Vietnam’s growth push faces funding, labor and energy tests
Vietnam is drawing manufacturers and investors, but Fortune reports that high-income ambitions face tight capital, rising costs and aging demographics.
By Maya Lindqvist · Senior Technology Correspondent
3 min read
Vietnam’s economy is expanding faster than most of its neighbors, helped by manufacturing, infrastructure spending and a rising consumer market, Fortune reported. The pace matters because Hanoi has set targets that would require the country to sustain unusually rapid growth for years.
According to Fortune, Vietnam’s economy grew 8% last year, compared with 5% in Malaysia, the next-fastest major economy in Southeast Asia cited in the report. Fortune put Vietnam’s GDP at $527 billion and said the country has passed Malaysia and the Philippines while narrowing the gap with Thailand.
The country’s benchmark VN-Index has risen more than 35% over the past 12 months, Fortune reported. FTSE Russell is set to move Vietnam to secondary emerging-market status in September, a change Fortune said could draw billions of dollars from passive investment funds.
Manufacturing boom brings limits
Vietnam has benefited from companies shifting some production out of China, Fortune reported. The magazine cited investments by Samsung, Apple and Nintendo in factories that make electronics and other goods for global markets.
Alberto Vettoretti, a senior ASEAN executive at Ascentium, told Fortune that foreign direct investment accounts for 80% of Vietnam’s exports. Michael Piro, co-CEO of Indochina Capital, told Fortune that much of the manufacturing surge involves foreign-owned companies doing foreign business, limiting how much wealth reaches Vietnamese households.
Fortune reported that many factories serving global brands are backed by Chinese capital. Piro told the magazine that about 70% of tenants in Indochina Capital’s industrial parks are mainland Chinese manufacturers, with Taiwanese companies accounting for another 20%.
Vietnam has also reached a trade arrangement with Washington after a period of tariff uncertainty, Fortune reported. The agreement set U.S. tariffs on Vietnamese goods at 20%, below the 46% rate threatened in April 2025, while goods judged to be transshipped from China face a 40% tariff, according to Fortune.
Government sets ambitious targets
Hanoi wants annual growth of 10% by 2030 and high-income status by 2045, Fortune reported. That would require per capita gross national income to rise from about $4,500 to $14,000, according to the magazine.

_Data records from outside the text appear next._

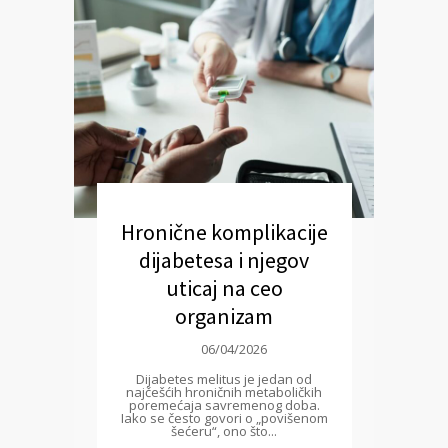
Hronične komplikacije
dijabetesa i njegov
uticaj na ceo
organizam
06/04/2026
Dijabetes melitus je jedan od
najčešćih hroničnih metaboličkih
poremećaja savremenog doba.
Iako se često govori o „povišenom
šećeru“, ono što...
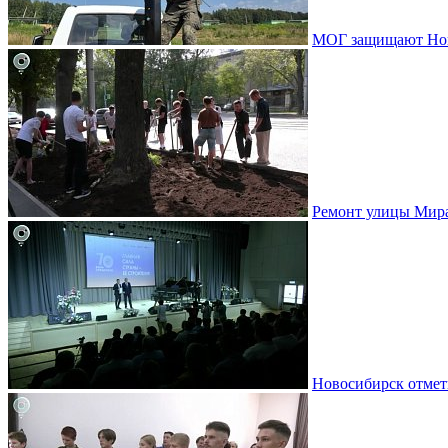
МОГ защищают Ново
Ремонт улицы Мир
Новосибирск отмет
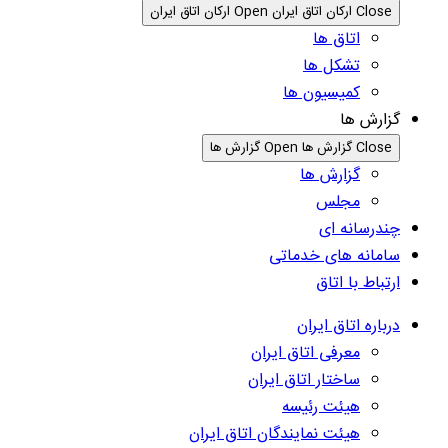
Close ارکان اتاق ایران
Open ارکان اتاق ایران
اتاق ها
تشکل ها
کمیسیون ها
گزارش ها
Close گزارش ها
Open گزارش ها
گزارش ها
مجلس
چندرسانه ای
سامانه های خدماتی
ارتباط با اتاق
درباره اتاق ایران
معرفی اتاق ایران
ساختار اتاق ایران
هیئت رئیسه
هیئت نمایندگان اتاق ایران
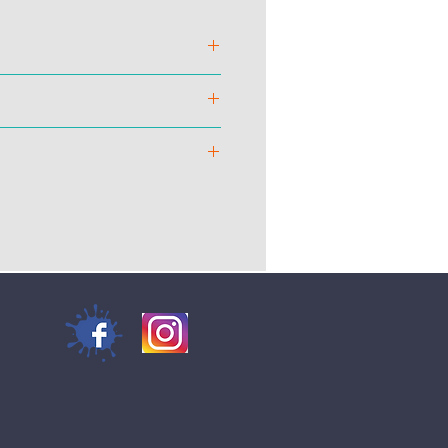
é déperlant et résistant à l'abrasion
3D micro-perforé respirant
eté
: PHYLON ultra confortable
, commerçant, aide-soignant...
he
: Caoutchouc nitrile résistant aux
leur par contact. Haute absorption
sateur de talon en TPU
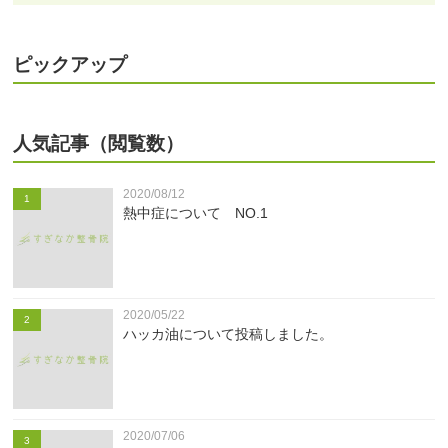
ピックアップ
人気記事（閲覧数）
2020/08/12
1
熱中症について NO.1
2020/05/22
2
ハッカ油について投稿しました。
2020/07/06
3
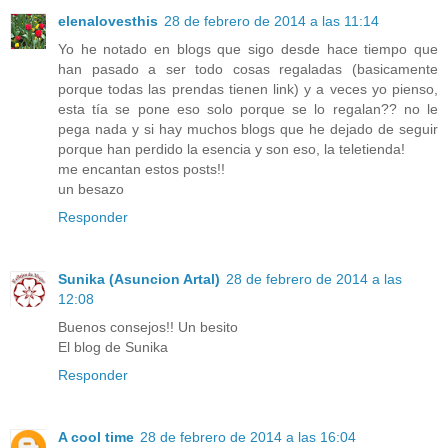
elenalovesthis
28 de febrero de 2014 a las 11:14
Yo he notado en blogs que sigo desde hace tiempo que
han pasado a ser todo cosas regaladas (basicamente
porque todas las prendas tienen link) y a veces yo pienso,
esta tía se pone eso solo porque se lo regalan?? no le
pega nada y si hay muchos blogs que he dejado de seguir
porque han perdido la esencia y son eso, la teletienda!
me encantan estos posts!!
un besazo
Responder
Sunika (Asuncion Artal)
28 de febrero de 2014 a las
12:08
Buenos consejos!! Un besito
El blog de Sunika
Responder
A cool time
28 de febrero de 2014 a las 16:04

Fortune said the government is trying to strengthen the private sector through Resolution 68, which describes private business as the main force in the national economy. The measure calls for 2 million private enterprises by 2030 and 20 large private companies able to compete globally, Fortune reported.
The state is also backing large infrastructure projects. Fortune reported that Vietnam has approved a $67 billion high-speed rail line between Hanoi and Ho Chi Minh City and plans $25 billion in airport spending by 2030, including a replacement for the overloaded Tan Son Nhat International Airport.
Vinhomes CEO Nguyen Thu Hang told Fortune that sustaining high growth is the hard part. She said Vietnam needs development beyond Hanoi and Ho Chi Minh City, including better infrastructure across more regions.
Capital, workers and power pose risks
Outside forecasts are below Hanoi’s target. Fortune cited World Bank growth expectations of 6.8% for 2026, an OECD forecast of 6.2%, and projections of about 7% from the Asian Development Bank, the International Monetary Fund and the ASEAN+3 Macroeconomic Research Office.
HSBC forecasts 6.5% growth for 2026 and warned that downside risks are rising, Fortune reported. Inflation has reached 5.8%, above the central bank’s ceiling, according to the magazine.
Financing is a central challenge. Fortune reported that outside estimates put Vietnam’s infrastructure needs at $160 billion by 2030, while Techcombank CEO Jens Lottner estimated a $200 billion financing gap on top of $1.1 trillion in total investment needs.
Labor is tightening as construction and manufacturing expand, Fortune reported. The magazine said low-value manufacturing is already shifting to cheaper markets such as Cambodia and Bangladesh, while the United Nations projects that more than a quarter of Vietnam’s population will be over 60 by 2050.
Energy supply is another constraint. Fortune reported that Vietnam’s grid has faced outages, especially in the north, and that the country still depends heavily on fossil fuels while renewable projects take time to scale.
This story draws on original reporting from Fortune.